Greetings!
AFAIK, CD-HIT requires sorting by length before performing the clustering step. Am I right? If yes, please read on. If not, then there is no question :)
I used CD-HIT based clustering to remove 100% identical sequences after retaining just one representative, and then proceed with a BLASTp all-by-all. This final file is large ~ 170GB.
But I just remembered I did not sort by length initially before the CD-HIT 100% nr step!
With that as context, I have a few questions:
1. A while back, I remember sorting my input by length, before the CD-HIT step per se But now, I can't seem to remember if it was a Perl script or some other executable inside CD-HIT or from elsewhere. Can someone help?
2. What happens to the validity of my results if my clustering (at 100% identity) was performed without sorting by length?

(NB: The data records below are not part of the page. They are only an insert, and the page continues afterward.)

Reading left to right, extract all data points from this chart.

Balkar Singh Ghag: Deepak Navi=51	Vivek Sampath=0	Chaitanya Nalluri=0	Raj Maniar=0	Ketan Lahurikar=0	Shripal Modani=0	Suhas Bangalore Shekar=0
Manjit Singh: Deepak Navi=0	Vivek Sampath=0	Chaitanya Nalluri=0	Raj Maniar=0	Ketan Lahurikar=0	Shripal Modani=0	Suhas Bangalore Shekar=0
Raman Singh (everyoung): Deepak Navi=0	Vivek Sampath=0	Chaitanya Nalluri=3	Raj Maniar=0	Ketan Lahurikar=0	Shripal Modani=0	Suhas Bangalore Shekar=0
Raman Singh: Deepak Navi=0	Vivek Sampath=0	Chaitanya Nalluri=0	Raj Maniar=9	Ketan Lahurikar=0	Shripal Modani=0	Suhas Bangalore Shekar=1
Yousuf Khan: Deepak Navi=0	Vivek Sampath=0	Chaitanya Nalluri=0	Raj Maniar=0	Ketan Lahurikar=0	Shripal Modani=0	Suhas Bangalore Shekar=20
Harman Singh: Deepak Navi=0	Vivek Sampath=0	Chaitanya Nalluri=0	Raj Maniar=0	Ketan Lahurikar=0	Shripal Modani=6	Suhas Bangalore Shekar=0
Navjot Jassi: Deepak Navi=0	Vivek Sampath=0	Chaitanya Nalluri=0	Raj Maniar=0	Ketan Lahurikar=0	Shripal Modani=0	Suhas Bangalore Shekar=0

I do not mind having a few additional sequences that should not have been there for the BLASTp step, BUT it would be a problem if sequences were removed that should have been retained in the results file (used for BLASTp).
3. Does anyone have advice based on theory or practice? Thanks! (apart from repeating it afresh ha)
Happy New Year 2019! :)
AFAIK, cd-hit will sort the input itself, so no need to do it yourself prior to running cd-hit.
Unless there are other reasons to first cluster them I would not take the effort myself and immediately proceed to running the blast. In that context I also advise you to request the tabular output (unless you are already doing so) to save quite some space for the output file.
Thank you! It explains why I could not remember the sorting step clearly, or find any utility that performs it explicitly. HNY! Cheers!
lieven.sterck : Apologies for high jacking this thread for a minute. You have been promoted to moderator on biostars. Please join the biostars slack channel as described here: Inviting NEW Biostars moderators to join Biostars slack channel
CDHIT requires no manual sorting.
Thanks for confirming. Cheers and HNY!